More than a decade after the Iceman’s discovery, Egarter is still trying to unravel the mysteries of the body on the tray. Along with its clothing and tools, the body was originally perceived as a kind of snapshot of the past, a specimen snatched from the Neolithic era to be analyzed and understood by the science of the present. Developing that snapshot has not proved as simple as was first assumed.
The body on the tray has a nickname, Otzi (it rhymes with “tootsie”), after an area of the Alps called the Otztal. In September 1991, a pair of hikers saw Otzi’s head and shoulders protruding from the melting ice in a pass known as the Tisenjoch, some 35 miles northwest of Bolzano. Otzi became a sensation.

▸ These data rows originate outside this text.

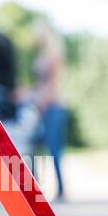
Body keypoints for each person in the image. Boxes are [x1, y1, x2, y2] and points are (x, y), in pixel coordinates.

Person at [33, 21, 68, 200]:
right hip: (44, 107)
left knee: (54, 149)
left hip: (54, 107)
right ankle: (37, 186)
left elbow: (53, 85)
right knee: (38, 147)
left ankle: (61, 189)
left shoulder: (54, 55)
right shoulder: (42, 54)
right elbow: (41, 84)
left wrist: (40, 99)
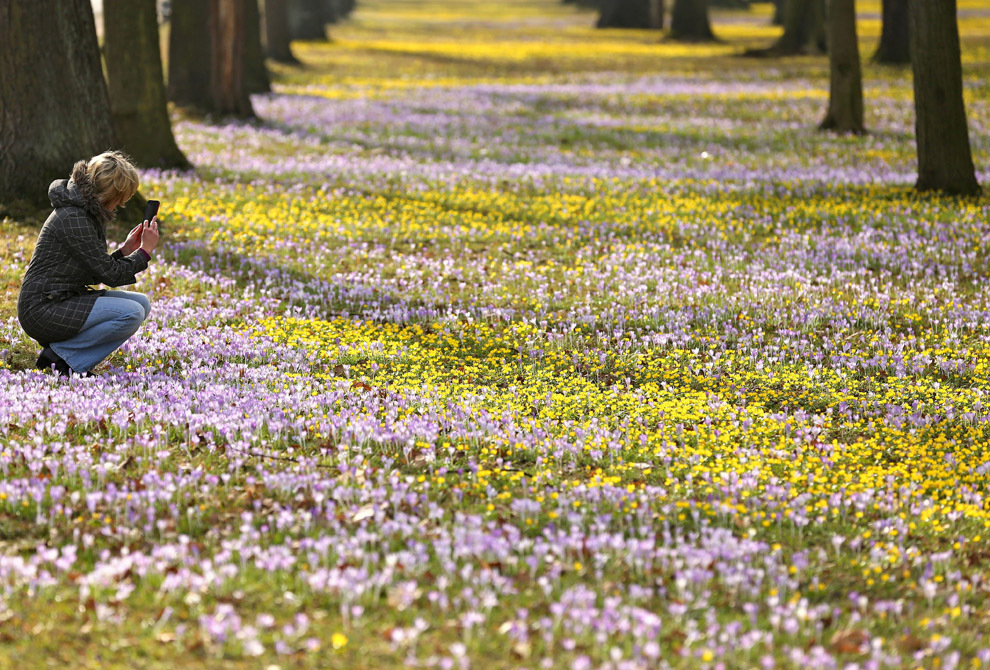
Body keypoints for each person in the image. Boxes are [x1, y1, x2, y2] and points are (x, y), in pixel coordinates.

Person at [17, 151, 160, 377]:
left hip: (61, 298)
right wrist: (145, 252)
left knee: (141, 304)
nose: (121, 204)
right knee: (131, 313)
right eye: (120, 198)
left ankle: (62, 355)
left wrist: (126, 250)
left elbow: (93, 272)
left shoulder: (84, 212)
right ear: (110, 193)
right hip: (43, 309)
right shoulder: (74, 218)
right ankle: (62, 360)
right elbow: (111, 276)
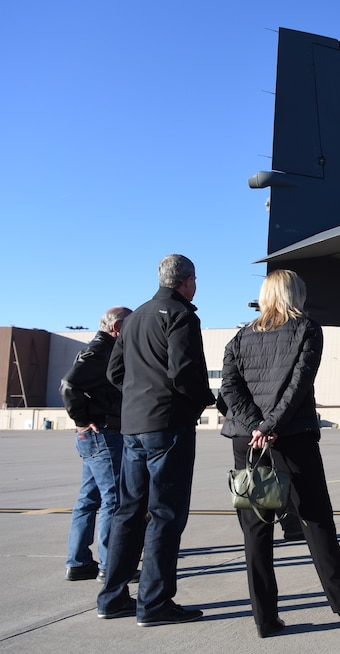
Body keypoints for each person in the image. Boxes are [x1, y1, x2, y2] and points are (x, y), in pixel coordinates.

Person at [220, 269, 340, 636]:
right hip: (291, 438)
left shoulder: (241, 336)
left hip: (246, 443)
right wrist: (270, 426)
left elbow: (228, 388)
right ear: (295, 295)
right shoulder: (308, 329)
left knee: (256, 529)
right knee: (315, 518)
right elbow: (298, 386)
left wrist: (254, 427)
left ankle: (265, 618)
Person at [97, 254, 215, 625]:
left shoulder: (133, 320)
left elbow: (115, 371)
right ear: (187, 281)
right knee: (165, 513)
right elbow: (184, 372)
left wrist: (138, 397)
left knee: (128, 511)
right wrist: (204, 401)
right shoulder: (182, 316)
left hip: (133, 426)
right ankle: (154, 602)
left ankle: (112, 597)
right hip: (169, 426)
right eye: (195, 280)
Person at [60, 306, 132, 582]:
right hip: (102, 432)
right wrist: (80, 419)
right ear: (116, 328)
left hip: (96, 434)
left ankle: (78, 562)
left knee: (88, 499)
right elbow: (69, 385)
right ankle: (110, 566)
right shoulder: (101, 351)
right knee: (114, 499)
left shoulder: (103, 349)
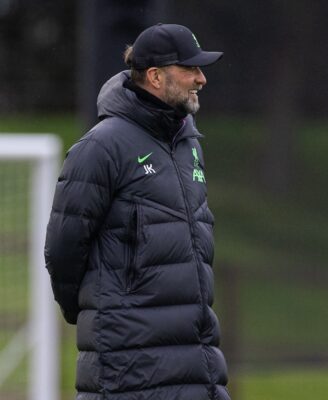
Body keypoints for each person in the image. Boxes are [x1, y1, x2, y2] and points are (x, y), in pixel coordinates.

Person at [44, 23, 230, 399]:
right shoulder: (101, 147)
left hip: (198, 369)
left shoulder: (189, 144)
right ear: (156, 76)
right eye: (190, 69)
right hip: (129, 374)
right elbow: (63, 251)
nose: (201, 79)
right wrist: (103, 317)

He made the cover of Time. He was the subject of several books and countless articles. In retrospect, many of the books and articles were partially mistaken.
Otzi began to befuddle people almost as soon as he was found. He was first thought to be just another Alpine fatality. Not realizing the age of their discovery, the rescue workers who came to the scene treated the body less than gently as they tried to pull it from the ice. A jackhammer tore chunks of flesh from Otzi’s left hip and damaged his thigh. The unfinished bow that he carried was broken into two pieces, and the frame of his backpack was ripped apart.

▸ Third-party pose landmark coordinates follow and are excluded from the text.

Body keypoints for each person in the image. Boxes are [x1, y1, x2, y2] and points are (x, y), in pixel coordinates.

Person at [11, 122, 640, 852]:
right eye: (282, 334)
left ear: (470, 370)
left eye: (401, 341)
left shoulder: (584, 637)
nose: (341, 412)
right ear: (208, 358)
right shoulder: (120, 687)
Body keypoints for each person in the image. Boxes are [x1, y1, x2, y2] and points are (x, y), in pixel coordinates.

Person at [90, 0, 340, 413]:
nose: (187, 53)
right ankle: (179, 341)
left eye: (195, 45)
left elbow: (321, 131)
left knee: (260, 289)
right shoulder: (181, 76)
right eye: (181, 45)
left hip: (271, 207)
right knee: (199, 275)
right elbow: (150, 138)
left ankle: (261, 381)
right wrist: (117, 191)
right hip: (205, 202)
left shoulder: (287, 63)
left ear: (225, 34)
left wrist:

Only when an archaeologist from the University of Innsbruck, Dr. Konrad Spindler, saw the copper ax found with Otzi and estimated it to be 4,000 years old—a relic of the Neolithic age—did anyone begin to comprehend what an astonishing discovery had been made on the Tisenjoch. The Neolithic era was the transitional age when stone tools began to give way to metal and when agriculture was supplanting hunting and gathering. Until Otzi, archaeologists had been required to reconstruct Neolithic civilization from skeletal remains, flint tools and arrowheads, bits of pottery and the beginnings of metallurgy. The glacier’s damp, freezing temperature had preserved not only Otzi himself but also a trove of organic artifacts—clothing, wooden handles for tools and weapons, feathered arrows—never before seen by modern eyes. Some of the artifacts, however, were inadvertently damaged or destroyed as the body was pried from the ice.

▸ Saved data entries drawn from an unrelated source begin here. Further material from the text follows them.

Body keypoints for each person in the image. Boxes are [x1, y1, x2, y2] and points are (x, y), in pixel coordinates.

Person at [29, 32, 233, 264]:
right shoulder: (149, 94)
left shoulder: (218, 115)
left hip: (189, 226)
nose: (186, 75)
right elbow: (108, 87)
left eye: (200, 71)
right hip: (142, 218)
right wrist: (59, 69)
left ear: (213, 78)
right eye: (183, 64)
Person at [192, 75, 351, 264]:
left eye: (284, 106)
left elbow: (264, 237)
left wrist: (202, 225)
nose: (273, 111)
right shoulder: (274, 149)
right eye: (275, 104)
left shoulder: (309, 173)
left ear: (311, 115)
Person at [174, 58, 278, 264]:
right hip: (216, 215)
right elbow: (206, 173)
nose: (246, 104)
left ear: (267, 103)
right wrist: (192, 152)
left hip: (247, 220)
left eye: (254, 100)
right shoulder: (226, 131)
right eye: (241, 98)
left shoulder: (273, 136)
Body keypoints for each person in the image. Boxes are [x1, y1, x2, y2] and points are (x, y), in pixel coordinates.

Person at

“A lot was lost,” says Dr. Markus Egg, an archaeologist at the Roman-Germanic Central Museum in Mainz, Germany, who supervised the restoration of Otzi’s belongings. “For example, we don’t know how the backpack was worn—over the head or over the shoulder. And the quiver has no strap to indicate how it was carried.” Nevertheless, the study of the artifacts that did survive the extraction changed our understanding of the Neolithic world. The radiocarbon dating of Otzi’s ax blade forced a revision in the generally accepted date for the advent of copper smelting in the Alpine region. The feathers on two of his arrows showed that Neolithic man understood the ballistic principles that make an arrow rotate and fly more accurately. The embers that he carried, wrapped in maple leaves in a birch-bark container, suggested how Neolithic people transported fire from place to place.